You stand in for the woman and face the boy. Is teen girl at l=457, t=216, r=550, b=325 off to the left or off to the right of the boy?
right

---

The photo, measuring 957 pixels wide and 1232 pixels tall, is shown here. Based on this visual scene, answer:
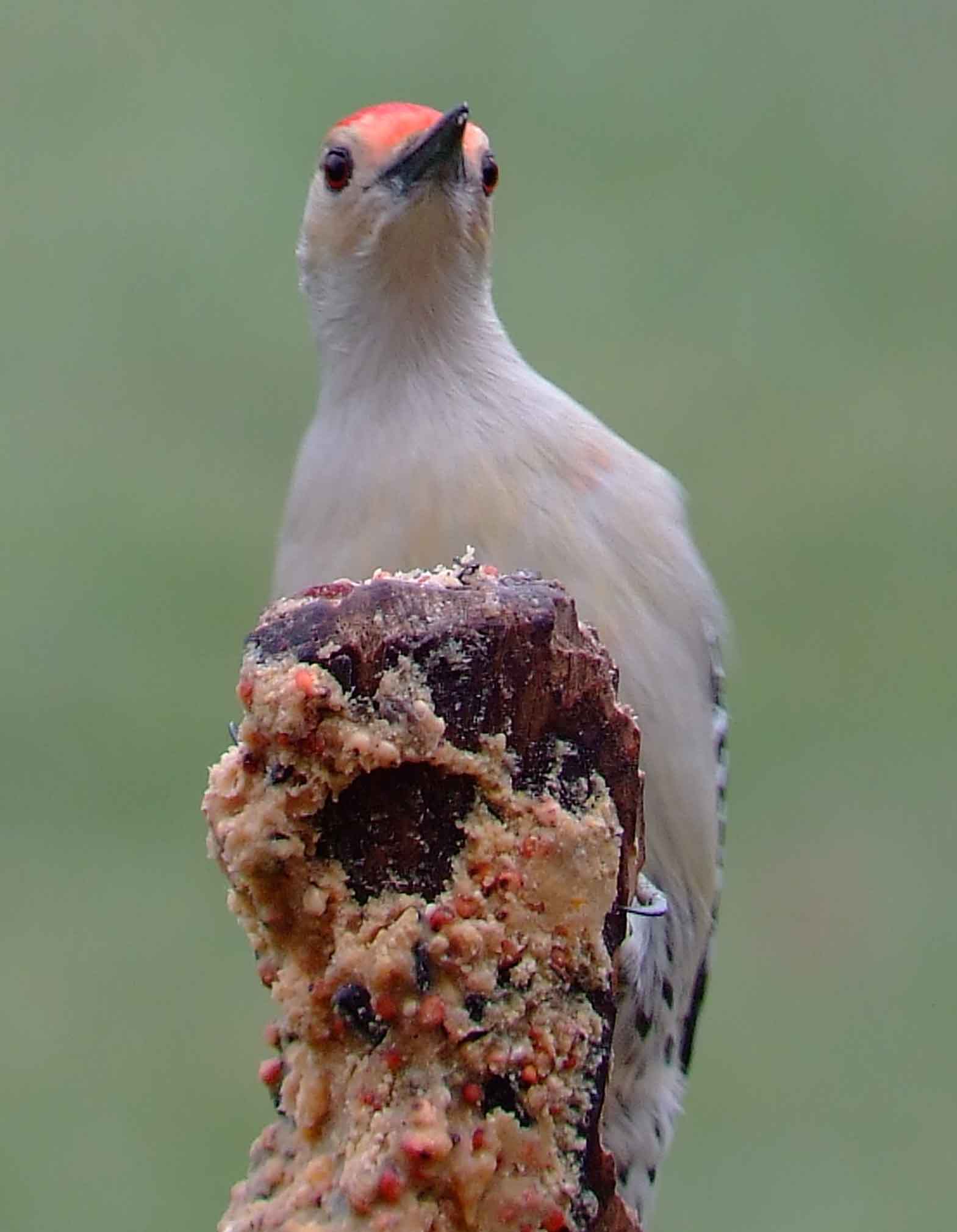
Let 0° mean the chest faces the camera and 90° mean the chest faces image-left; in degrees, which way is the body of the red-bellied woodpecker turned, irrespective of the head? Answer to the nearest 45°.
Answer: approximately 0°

---

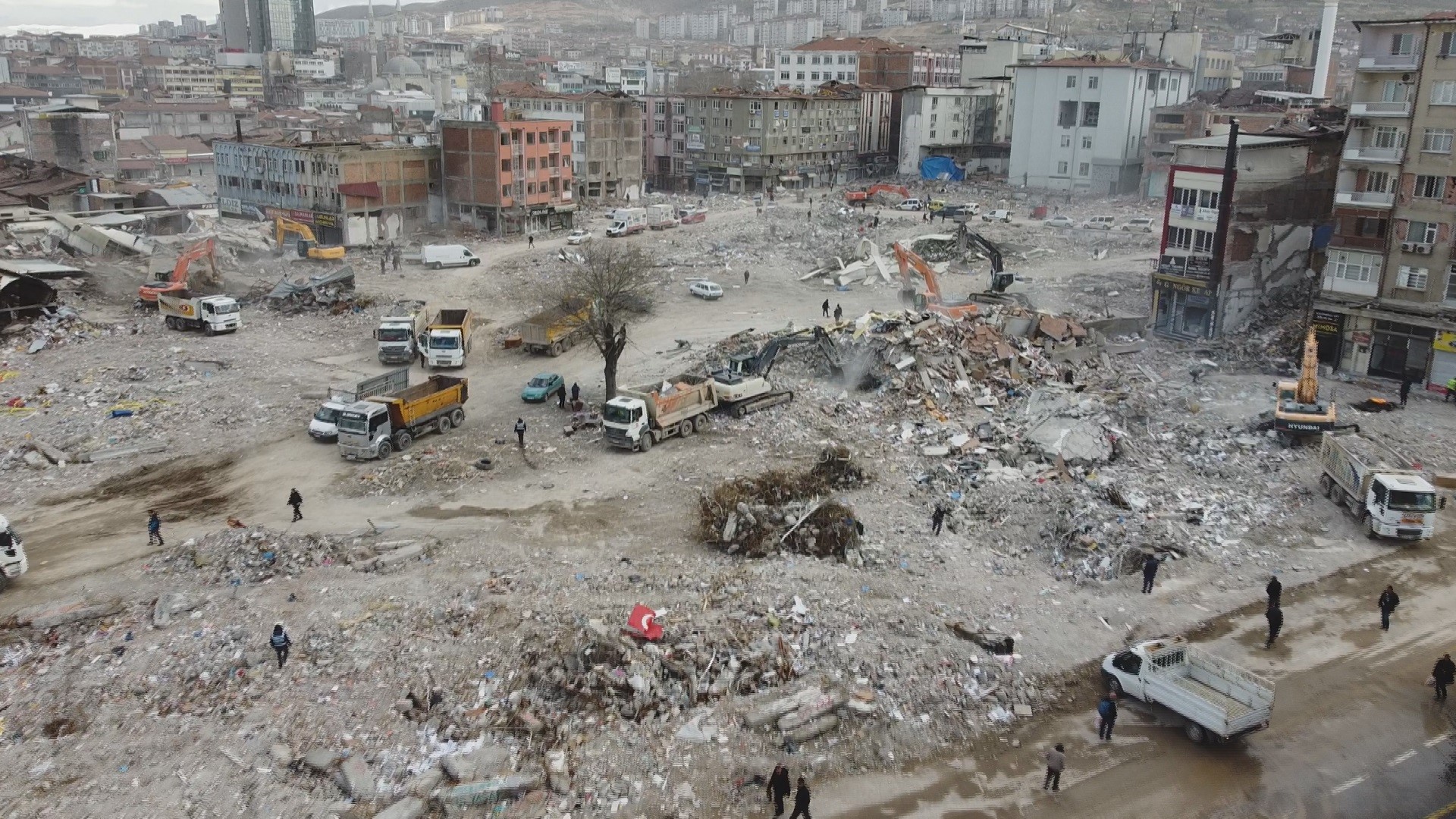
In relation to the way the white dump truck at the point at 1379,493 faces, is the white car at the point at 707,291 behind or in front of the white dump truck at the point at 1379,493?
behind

What you will do >>
Count the lines in the items above that contain the word "left". Reply with the number alone.

Response >>
2